Title   As. krebben leegen (Search for the image)
Translated title Loading Cinders and Ashes
Intro Text by dr D. Barnes, accompanying Bramer’s drawing of Cinders and ashes loaders (`Asmannen’)

Code of occupational group 99910
Description Two men are working together. In the left foreground, one man has his legs spread apart, his knees bent, and leans forward from the waist in his effort to lift the weight of a long flat shovel which he holds with both hands. The shovel is loaded with ashes. He is lifting them onto a flatbottomed boat. A second man is standing in the boat, his back to the viewer. He holds the boat in place up against the quayside with a pole so that it will not drift away. Behind the men on the opposite side of the water is a church.

Ashes from wood or charcoal coal cinders, or peat ash was collected from manufacturing centers, such as breweries or potteries, to be converted into land fill or used for fertilizer. Inland waterways in the Netherlands saw many barges transporting clay, sand, ashes, peat, oyster shells, manure, and night soil for re-use. Garbage disposal was a problem in most Dutch cities; and while some people used the canals as a convenient place to discard waste, many communities, dismayed by the stench of the polluted canals in the humid summer months and the clogging of canals as viable transport waterways, encouraged the collection of reusable debris by supplying docking space for these ash barges.

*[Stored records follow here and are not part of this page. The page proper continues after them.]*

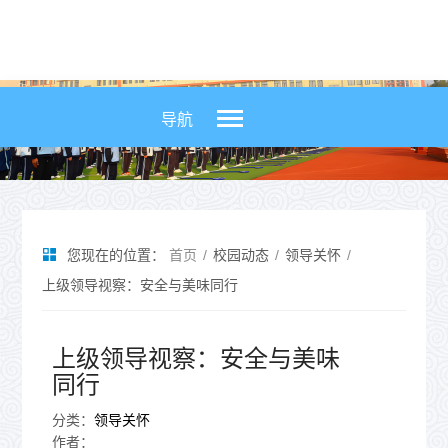
导航


您现在的位置：
首页
/
校园动态
/
领导关怀
/
上级领导视察：安全与美味同行
上级领导视察：安全与美味
同行
分类：
领导关怀
作者：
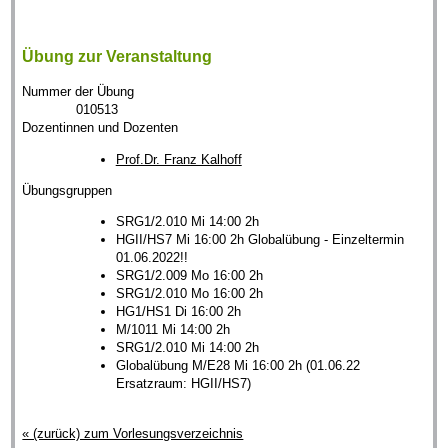
Übung zur Veranstaltung
Nummer der Übung
010513
Dozentinnen und Dozenten
Prof.Dr. Franz Kalhoff
Übungsgruppen
SRG1/2.010 Mi 14:00 2h
HGII/HS7 Mi 16:00 2h Globalübung - Einzeltermin
01.06.2022!!
SRG1/2.009 Mo 16:00 2h
SRG1/2.010 Mo 16:00 2h
HG1/HS1 Di 16:00 2h
M/1011 Mi 14:00 2h
SRG1/2.010 Mi 14:00 2h
Globalübung M/E28 Mi 16:00 2h (01.06.22
Ersatzraum: HGII/HS7)
« (zurück) zum Vorlesungsverzeichnis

H. Wichmann, in 1923, wrote about this series in his thesis, Leonaert Bramer, sein Leben und seine Kunst; he had identified this drawing as laying out crab nets. Nothing in the drawing would seem to confirm such an interpretation. The word "as" meant ashes, cinders, or potash.

Source Donna R. Barnes, Ed D, Street scenes, Leonard Bramer's drawings of seventeenth-century daily life (Hofstra Museum exhibition 1991). Hofstra University, Hempstead, New York.